_Given passage_:

"""

I’m thrilled to share an amazing discovery I made about the PO, just yesterday. I intended this update to focus on the package window–is it a“ladies delivery window”?– I uncovered behind the old kerosene tank when I pulled it away from the building (footage of that adventure is on Insta). That little architectural delight was plenty to amuse me, but this news is momentous enough to overshadow it. (Look for more about the ladies’ window soon.)
Right now, I need to tell you about something incredible I learned from this week’s research on the post office documents.
Tuesday, I visited Bob Coffield at the Anderson County Museum in Lawrenceburg. I popped in a while back and connected with Bob during his weekly Tuesday hours staffing the museum. (We discovered that he also buys honey from my parents over at Beckham’s Bell Farms). His family has been in Anderson County for generations, and his mother taught at Western High School. As a member of the Anderson County Historical Society, he’s been a great resource, so this week I brought in a box of the oldest post office ledger books to share with him.



These ledgers (above) are significant, not only because they’re the oldest items in the OSPO, but because they’ve perpetuated a major mystery I’ve sought to crack from the very beginning.
When I first moved here, I was given to understand that the PO at Sinai had existed since 1899. But the oldest ledger book in the collection dates to 1883. The place labels on the ledgers add to the mystery: while most of them are clearly labeled “Sinai,” (center, above) a few of them have other names scrawled, but still clearly legible, on those lines. The oldest of the books, papered on the outside with Victorian marbling, looks like a movie prop. Inside, at the top of the first page, where the other ledgers say “Sinai,” this one reads “Stinnett.” The other books, including dates from 1911 to 1915, bear the words “Hutch,” and “Cora.”




For the last five years, questions about these anomalous ledgers inflamed my curiosity: Does this mean the PO is older than 1899? Why is there a ledger that predates the post office? Why are a few of them labeled other things instead of “Sinai.” How did these items get here? Why were they included in the Sinai post office cache?
I’m ecstatic to tell you–I have the answers to all those questions, and they amount to something much cooler than I could’ve guessed or asked for.
Earlier this year, my research led me to an article by Kentucky historian, Robert Rennick, on the history of the post offices in Anderson County. According to Rennick, the post office at Sinai opened in 1876 (image below). That resolved my initial question: the PO was older than I’d heard, so finding documents from 1883 made sense. The words “Stinnett,” “Hutch” and “Cora”, I wrote off as mislabeling, or assumed those ledgers served another purpose at the Sinai PO that I might never understand. I was wrong. History is never that simple.

"""

_Given data_:
"""

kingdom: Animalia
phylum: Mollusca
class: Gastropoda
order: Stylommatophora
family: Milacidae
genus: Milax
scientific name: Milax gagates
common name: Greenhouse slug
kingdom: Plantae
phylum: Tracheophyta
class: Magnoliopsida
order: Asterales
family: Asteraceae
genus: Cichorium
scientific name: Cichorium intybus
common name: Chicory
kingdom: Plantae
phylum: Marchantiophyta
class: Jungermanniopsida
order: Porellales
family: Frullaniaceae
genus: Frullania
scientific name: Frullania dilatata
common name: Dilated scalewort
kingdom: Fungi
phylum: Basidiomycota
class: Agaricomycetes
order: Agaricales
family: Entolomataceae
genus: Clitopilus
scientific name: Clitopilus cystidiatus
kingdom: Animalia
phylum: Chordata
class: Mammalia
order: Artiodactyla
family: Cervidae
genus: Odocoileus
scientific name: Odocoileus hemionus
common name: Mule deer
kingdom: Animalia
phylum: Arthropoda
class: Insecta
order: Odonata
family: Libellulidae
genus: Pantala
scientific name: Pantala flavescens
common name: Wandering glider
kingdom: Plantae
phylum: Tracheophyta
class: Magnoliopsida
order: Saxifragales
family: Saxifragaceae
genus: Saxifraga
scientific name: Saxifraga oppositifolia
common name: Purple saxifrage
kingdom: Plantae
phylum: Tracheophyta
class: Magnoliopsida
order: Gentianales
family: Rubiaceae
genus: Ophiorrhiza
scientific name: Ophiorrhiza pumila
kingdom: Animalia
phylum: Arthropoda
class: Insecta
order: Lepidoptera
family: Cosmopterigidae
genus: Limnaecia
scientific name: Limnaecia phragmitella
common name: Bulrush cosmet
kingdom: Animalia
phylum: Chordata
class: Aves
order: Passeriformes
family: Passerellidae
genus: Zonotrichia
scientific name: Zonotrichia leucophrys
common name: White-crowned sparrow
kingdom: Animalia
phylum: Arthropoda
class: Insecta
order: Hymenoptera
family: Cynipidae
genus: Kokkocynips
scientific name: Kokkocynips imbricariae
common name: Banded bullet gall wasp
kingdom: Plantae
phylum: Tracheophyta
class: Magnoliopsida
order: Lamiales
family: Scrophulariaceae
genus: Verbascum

"""

_Exercise 1_: According to the post office passage, why did ledgers dated 1883 stop seeming strange once the writer read Rennick's article?
_Exercise 2_: Duplicate the entries from the line with "genus: Pantala" to the line with "common name: Purple saxifrage".

_Finished answer 1_: Rennick's article says the post office at Sinai opened in 1876, earlier than the 1899 date the writer had heard. A post office running since 1876 would naturally have documents from 1883.

_Finished answer 2_:
genus: Pantala
scientific name: Pantala flavescens
common name: Wandering glider
kingdom: Plantae
phylum: Tracheophyta
class: Magnoliopsida
order: Saxifragales
family: Saxifragaceae
genus: Saxifraga
scientific name: Saxifraga oppositifolia
common name: Purple saxifrage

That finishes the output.